Barris, by now, had noticed how lucrative the syndicated TV market was, and he boldly decided to take The Gong Show in that direction.  The last official NBC show was an act of outright defiance -- Barris wasn't the host, only appearing in an act called The Hollywood Cowboys singing "Take This Job And Shove It" (he was gonged by Jamie Farr in retaliation for all the nose jokes Barris made about him).  Barris even managed to sneak J.P. Morgan on stage during the closing credits despite the ban.  The Gong Show went syndicated, where it lasted for another four years.

In 1980 was when the bottom dropped out.  Barris had revived The Newlywed Game and The Dating Game in syndication, and also created The $1.98 Beauty Pagent.  But the risque nature of The Newlywed Game was finally getting pushback from KTLA, Barris' Los Angeles outlet for his shows and the base of operations for his productions.  The station was owned by Jackie Autry, the widow of Gene Autry.  She was upset at all the sexy implications of the show and resented it, to the point where she nearly kicked Barris Productions off the lot.  The Newlywed Game also lost its sponsorships from Ford and Proctor And Gamble at this point due to the content.  Then, Barris produced the game show Three's A Crowd,   It featured a guy, his wife, and his secretary, and the women would answer questions to see who knew the husband/boss better (Barris wrote in his autobiography that he knew things were in trouble because the contestants seemed edgier and angrier than on his other shows -- this wasn't fun for them).  This accomplished the rare feat of getting two polar opposite activist groups to unite against a single enemy.  Both feminist groups and socially conservative groups objected to the whole set-up, prompting stations around the country to drop the show before the first season was up.  The backlash spilled over and affected Barris' other shows, with The Newlywed Game and The Gong Show seeing their audiences completely crumble.  The syndicator dropped Three's A Crowd before the season was over.  Rating for the other shows were too low to continue production.  And in 1980, for the first time since it was founded, Barris Productions didn't have a single TV show on the air.

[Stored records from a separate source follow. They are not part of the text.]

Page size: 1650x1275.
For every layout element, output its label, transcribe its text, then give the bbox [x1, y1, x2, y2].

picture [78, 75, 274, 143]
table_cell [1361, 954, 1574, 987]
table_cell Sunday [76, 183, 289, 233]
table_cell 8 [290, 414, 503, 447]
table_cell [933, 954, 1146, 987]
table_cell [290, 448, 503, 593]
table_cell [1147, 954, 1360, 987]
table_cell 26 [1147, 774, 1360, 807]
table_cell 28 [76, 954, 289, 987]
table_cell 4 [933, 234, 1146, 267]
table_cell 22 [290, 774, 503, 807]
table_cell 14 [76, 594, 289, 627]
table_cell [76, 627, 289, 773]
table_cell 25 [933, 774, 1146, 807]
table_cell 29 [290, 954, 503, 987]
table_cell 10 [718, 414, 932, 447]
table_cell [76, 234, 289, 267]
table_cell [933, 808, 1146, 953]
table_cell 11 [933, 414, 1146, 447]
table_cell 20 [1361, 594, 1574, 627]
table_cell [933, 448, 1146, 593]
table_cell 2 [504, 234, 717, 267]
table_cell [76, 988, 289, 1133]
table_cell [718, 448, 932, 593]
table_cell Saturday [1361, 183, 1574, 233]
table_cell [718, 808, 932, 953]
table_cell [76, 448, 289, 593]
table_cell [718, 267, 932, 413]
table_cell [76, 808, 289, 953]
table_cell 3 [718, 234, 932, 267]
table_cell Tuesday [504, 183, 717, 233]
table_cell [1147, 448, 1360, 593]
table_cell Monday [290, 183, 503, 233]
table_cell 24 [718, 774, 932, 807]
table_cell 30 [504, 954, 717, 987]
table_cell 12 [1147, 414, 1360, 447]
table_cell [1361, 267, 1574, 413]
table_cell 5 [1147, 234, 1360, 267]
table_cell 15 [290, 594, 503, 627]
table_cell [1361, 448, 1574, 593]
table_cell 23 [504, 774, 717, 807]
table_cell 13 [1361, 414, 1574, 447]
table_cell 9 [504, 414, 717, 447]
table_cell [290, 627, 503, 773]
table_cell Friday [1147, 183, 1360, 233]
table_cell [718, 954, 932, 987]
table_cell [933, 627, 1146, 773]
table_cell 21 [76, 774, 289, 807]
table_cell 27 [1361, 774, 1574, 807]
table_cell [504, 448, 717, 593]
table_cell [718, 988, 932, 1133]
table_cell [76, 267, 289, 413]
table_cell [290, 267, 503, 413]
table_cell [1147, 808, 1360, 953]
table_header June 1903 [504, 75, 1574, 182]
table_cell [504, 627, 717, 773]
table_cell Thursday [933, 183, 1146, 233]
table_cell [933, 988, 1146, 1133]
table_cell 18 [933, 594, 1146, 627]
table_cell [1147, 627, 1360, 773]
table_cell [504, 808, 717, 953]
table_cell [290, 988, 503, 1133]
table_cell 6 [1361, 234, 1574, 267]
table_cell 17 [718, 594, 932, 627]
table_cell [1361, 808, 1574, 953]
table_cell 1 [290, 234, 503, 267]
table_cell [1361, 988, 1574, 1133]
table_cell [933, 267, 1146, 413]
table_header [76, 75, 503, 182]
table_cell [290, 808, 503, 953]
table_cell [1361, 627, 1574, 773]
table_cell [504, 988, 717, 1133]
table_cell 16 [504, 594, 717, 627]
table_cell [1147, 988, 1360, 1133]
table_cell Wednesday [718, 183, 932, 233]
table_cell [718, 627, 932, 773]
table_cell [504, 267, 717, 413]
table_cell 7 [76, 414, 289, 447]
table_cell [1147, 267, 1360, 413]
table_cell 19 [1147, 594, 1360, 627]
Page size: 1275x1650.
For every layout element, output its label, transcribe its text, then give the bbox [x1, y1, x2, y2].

Barris made attempts to revive his shows, but nothing took root.  In 1987, Barris threw in the towel.  He sold Barris Productions to Burt Sugarman and moved to France to relax the rest of his days.  Those days almost ended in the 1990's when he was diagnosed with lung cancer.  During the operation to remove part of his lung, he contracted an infection and spent a month in intensive care.  But he pulled through.  This time, there was no getting around it.  Barris died of natural causes in his home in, fittingly, Palisades, New York.

Rest well, Chuckie Baby.  You brought fun and laughter to millions of people.  We all wish we could make that many people happy.